Nous avons conscience que les débats profonds que nous avons eus, loin d'être enterrés, seront certainement au cœur de la campagne présidentielle de 2027.

Les tenants de l'augmentation de la durée de travail, les partisans de l'instauration de la capitalisation dans notre système de retraite et les disciples de l'austérité budgétaire défendront le triplement des tickets modérateurs et autres coups de rabot, le tout sur fond de montée d'un discours guerrier. Pour notre part, nous refuserons toujours de réduire notre niveau de protection sociale au profit du financement de l'industrie militaire et de l'armement.

Je vous le dis avec gravité : notre groupe a fait le choix de déposer cette motion tendant à opposer l'exception d'irrecevabilité, parce que nous refusons de participer à ce jeu de dupes. Cette pièce de théâtre s'est jouée en coulisses, et nous en connaissons déjà la fin.

En première lecture, nous l'avons rappelé : le décalage de la réforme des retraites, s'il constitue une fissure dans le bilan d'Emmanuel Macron, reste un succès tout relatif au regard du nombre de bénéficiaires potentiels. En effet, sur les 3,5 millions de Français des générations nées entre 1964 et 1968, seuls 250 000 partiront plus tôt, selon les estimations de l'assurance maladie.
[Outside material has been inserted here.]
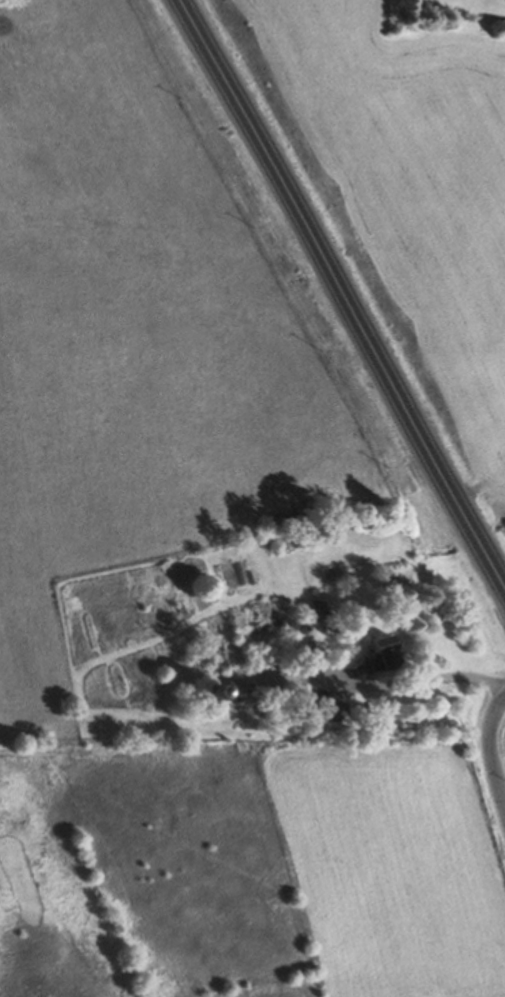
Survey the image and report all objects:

Nous réaffirmons, pour notre part, que nous restons partisans de l'abrogation de cette réforme, toujours très impopulaire chez celles et ceux qui travaillent, et que les tâches difficiles usent. Au fond, ce décalage ne fait qu'entériner le recul de l'âge légal de départ à 64 ans.

Et, dans la scène finale de cette mauvaise pièce, ce seront encore les mêmes qui paieront la note : les malades, celles et ceux qui sont fragilisés et qui continuent de travailler malgré tout.

Ainsi, 1,5 million de personnes diabétiques paieront 315 euros de plus par an. Les allocations familiales seront gelées, les arrêts maladie plafonnés, entre autres exemples. N'oublions pas l'article 27 du texte, qui prévoit d'infliger un malus aux hôpitaux qui ne respecteront pas l'objectif de dépenses, alors que nos établissements s'effondrent de tous côtés.

En conclusion, je citerai Georges Clemenceau : ceux qui croient qu'on ne risque rien en ne faisant rien se trompent : on risque la chute aussi, et l'oubli en plus. (Applaudissements sur les travées du groupe CRCE-K. – Mme Annie Le Houerou applaudit également.)